TASK INPUT »
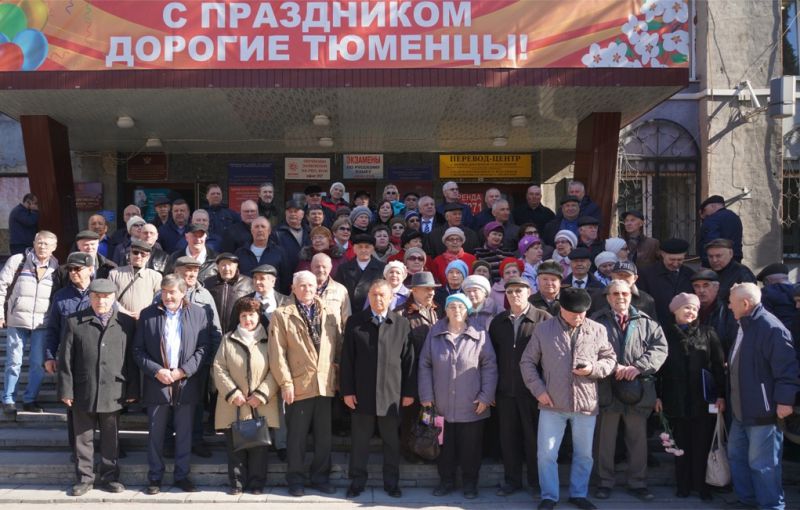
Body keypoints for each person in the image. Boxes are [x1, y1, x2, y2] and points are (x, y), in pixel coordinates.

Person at [519, 287, 617, 510]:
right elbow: (527, 362)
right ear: (561, 309)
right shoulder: (543, 329)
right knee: (546, 454)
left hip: (586, 403)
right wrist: (539, 390)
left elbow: (610, 359)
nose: (579, 317)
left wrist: (593, 369)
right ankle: (549, 496)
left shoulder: (597, 329)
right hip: (551, 403)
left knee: (584, 455)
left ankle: (578, 494)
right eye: (574, 313)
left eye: (583, 313)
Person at [57, 278, 138, 497]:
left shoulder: (126, 323)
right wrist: (66, 390)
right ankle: (85, 478)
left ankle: (110, 477)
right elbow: (65, 359)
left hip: (114, 389)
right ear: (90, 298)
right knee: (82, 438)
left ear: (114, 298)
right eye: (96, 297)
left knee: (111, 437)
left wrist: (132, 389)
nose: (101, 301)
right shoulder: (74, 322)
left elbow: (131, 359)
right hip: (84, 389)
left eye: (106, 297)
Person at [268, 271, 345, 497]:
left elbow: (337, 346)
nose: (307, 289)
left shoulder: (328, 312)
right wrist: (286, 383)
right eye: (302, 285)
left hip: (324, 382)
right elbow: (277, 353)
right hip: (298, 384)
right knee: (297, 436)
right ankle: (295, 479)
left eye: (311, 285)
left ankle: (320, 477)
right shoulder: (282, 314)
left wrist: (337, 377)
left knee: (324, 437)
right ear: (293, 288)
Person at [133, 275, 211, 495]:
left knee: (185, 433)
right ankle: (155, 477)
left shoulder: (198, 313)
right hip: (157, 382)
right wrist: (156, 371)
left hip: (185, 381)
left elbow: (203, 349)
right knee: (156, 433)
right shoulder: (148, 314)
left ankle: (182, 475)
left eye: (172, 292)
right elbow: (138, 350)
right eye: (165, 291)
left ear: (183, 292)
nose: (168, 296)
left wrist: (183, 371)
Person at [591, 280, 668, 502]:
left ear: (631, 296)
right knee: (604, 440)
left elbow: (660, 349)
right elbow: (586, 348)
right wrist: (612, 367)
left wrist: (638, 367)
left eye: (624, 293)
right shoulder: (596, 321)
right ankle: (604, 482)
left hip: (638, 390)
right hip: (606, 387)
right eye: (615, 294)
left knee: (637, 439)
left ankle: (638, 483)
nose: (620, 297)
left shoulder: (647, 322)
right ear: (608, 298)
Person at [726, 283, 799, 510]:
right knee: (737, 456)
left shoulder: (771, 328)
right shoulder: (744, 324)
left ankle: (771, 506)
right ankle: (747, 500)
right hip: (741, 409)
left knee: (763, 464)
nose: (729, 306)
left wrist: (785, 401)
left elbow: (787, 369)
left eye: (731, 302)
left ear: (745, 303)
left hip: (763, 412)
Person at [418, 293, 497, 499]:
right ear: (445, 310)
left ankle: (470, 484)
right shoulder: (435, 332)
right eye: (452, 306)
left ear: (468, 310)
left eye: (461, 307)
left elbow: (489, 365)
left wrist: (486, 396)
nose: (456, 310)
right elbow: (425, 364)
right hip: (440, 405)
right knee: (444, 447)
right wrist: (426, 395)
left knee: (471, 448)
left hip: (472, 404)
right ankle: (446, 482)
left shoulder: (480, 333)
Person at [341, 279, 415, 499]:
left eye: (383, 294)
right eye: (374, 294)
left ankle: (392, 483)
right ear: (369, 297)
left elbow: (409, 361)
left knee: (391, 441)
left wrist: (409, 392)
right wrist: (347, 391)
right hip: (361, 393)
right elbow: (347, 359)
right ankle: (357, 482)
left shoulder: (401, 324)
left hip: (392, 394)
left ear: (391, 297)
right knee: (360, 441)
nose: (378, 298)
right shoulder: (355, 322)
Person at [656, 292, 725, 501]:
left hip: (703, 400)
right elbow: (657, 369)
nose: (691, 312)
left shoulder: (708, 333)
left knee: (702, 444)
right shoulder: (664, 334)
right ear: (675, 310)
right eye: (686, 307)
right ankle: (683, 485)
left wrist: (720, 395)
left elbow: (718, 367)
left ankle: (703, 486)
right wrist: (657, 396)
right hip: (675, 399)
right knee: (680, 444)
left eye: (694, 309)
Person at [489, 277, 551, 497]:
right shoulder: (498, 321)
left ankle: (536, 483)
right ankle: (512, 481)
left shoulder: (544, 318)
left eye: (519, 290)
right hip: (505, 391)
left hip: (534, 393)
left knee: (534, 439)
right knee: (508, 439)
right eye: (510, 291)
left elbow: (551, 357)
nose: (514, 295)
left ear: (529, 292)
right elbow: (492, 358)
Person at [212, 297, 278, 495]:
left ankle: (257, 483)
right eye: (243, 316)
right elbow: (218, 368)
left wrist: (261, 394)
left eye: (251, 315)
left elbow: (276, 370)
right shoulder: (227, 339)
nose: (248, 319)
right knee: (235, 447)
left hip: (261, 404)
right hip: (234, 404)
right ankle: (237, 483)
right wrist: (233, 393)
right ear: (238, 318)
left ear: (258, 316)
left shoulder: (270, 339)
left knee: (259, 447)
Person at [0, 230, 59, 414]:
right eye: (39, 242)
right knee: (14, 361)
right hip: (17, 319)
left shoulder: (56, 267)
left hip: (42, 322)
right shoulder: (18, 261)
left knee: (38, 363)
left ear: (54, 247)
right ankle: (8, 399)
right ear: (33, 243)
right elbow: (1, 285)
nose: (42, 246)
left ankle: (30, 399)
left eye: (47, 244)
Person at [394, 271, 441, 461]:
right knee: (409, 416)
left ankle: (429, 450)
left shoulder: (439, 311)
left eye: (433, 289)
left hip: (435, 374)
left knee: (430, 417)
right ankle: (408, 453)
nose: (431, 292)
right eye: (426, 289)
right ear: (414, 290)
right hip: (410, 374)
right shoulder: (400, 314)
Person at [637, 238, 695, 325]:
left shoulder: (690, 274)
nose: (675, 264)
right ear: (663, 254)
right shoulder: (646, 274)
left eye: (680, 260)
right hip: (656, 325)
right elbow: (642, 303)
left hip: (684, 326)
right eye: (672, 260)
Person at [108, 240, 163, 319]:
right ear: (130, 254)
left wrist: (143, 313)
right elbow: (108, 297)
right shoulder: (114, 273)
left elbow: (158, 300)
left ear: (148, 257)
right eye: (135, 252)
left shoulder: (156, 277)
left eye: (143, 254)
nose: (138, 256)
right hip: (119, 318)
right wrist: (123, 311)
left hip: (144, 319)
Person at [691, 268, 738, 355]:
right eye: (696, 286)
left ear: (716, 287)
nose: (701, 290)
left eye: (706, 285)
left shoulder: (728, 312)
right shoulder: (689, 312)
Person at [234, 217, 288, 292]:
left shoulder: (279, 252)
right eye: (256, 227)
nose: (260, 230)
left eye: (263, 226)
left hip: (271, 297)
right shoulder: (240, 253)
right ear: (251, 231)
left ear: (269, 231)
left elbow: (285, 279)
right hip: (246, 296)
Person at [204, 253, 254, 334]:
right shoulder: (208, 283)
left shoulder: (248, 283)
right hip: (213, 332)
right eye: (223, 265)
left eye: (230, 265)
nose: (227, 269)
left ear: (236, 266)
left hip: (238, 333)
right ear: (217, 266)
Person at [335, 233, 386, 312]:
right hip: (350, 311)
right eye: (360, 247)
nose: (363, 250)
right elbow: (338, 292)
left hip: (373, 311)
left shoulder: (382, 268)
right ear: (354, 249)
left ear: (372, 249)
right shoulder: (343, 269)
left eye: (367, 247)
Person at [706, 238, 756, 302]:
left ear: (731, 254)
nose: (714, 260)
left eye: (718, 256)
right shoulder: (708, 274)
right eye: (710, 256)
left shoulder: (742, 273)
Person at [698, 195, 743, 265]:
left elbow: (711, 243)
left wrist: (706, 262)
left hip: (717, 261)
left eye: (705, 210)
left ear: (713, 206)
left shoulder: (712, 219)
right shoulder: (735, 217)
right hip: (735, 259)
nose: (705, 214)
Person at [310, 253, 352, 322]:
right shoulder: (301, 289)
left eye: (324, 267)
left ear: (330, 268)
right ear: (311, 267)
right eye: (317, 266)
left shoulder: (341, 290)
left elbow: (347, 319)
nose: (321, 270)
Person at [756, 263, 797, 330]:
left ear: (766, 281)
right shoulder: (797, 290)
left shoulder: (766, 292)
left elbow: (764, 319)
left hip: (778, 332)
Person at [274, 200, 311, 272]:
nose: (293, 214)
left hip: (306, 274)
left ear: (302, 214)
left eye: (296, 211)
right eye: (290, 211)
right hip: (284, 274)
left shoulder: (309, 231)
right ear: (286, 213)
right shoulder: (276, 232)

WORK ORDER » Each line above from the one with "right wrist: (657, 396)" up to and including the one with "right elbow: (218, 368)" must be set down exactly, and no line outside that span may appear.

OUTPUT »
right wrist: (657, 396)
right hip: (675, 399)
right knee: (680, 444)
left eye: (694, 309)
Person at [489, 277, 551, 497]:
right shoulder: (498, 321)
left ankle: (536, 483)
right ankle: (512, 481)
left shoulder: (544, 318)
left eye: (519, 290)
right hip: (505, 391)
left hip: (534, 393)
left knee: (534, 439)
right knee: (508, 439)
right eye: (510, 291)
left elbow: (551, 357)
nose: (514, 295)
left ear: (529, 292)
right elbow: (492, 358)
Person at [212, 297, 278, 495]:
left ankle: (257, 483)
right eye: (243, 316)
right elbow: (218, 368)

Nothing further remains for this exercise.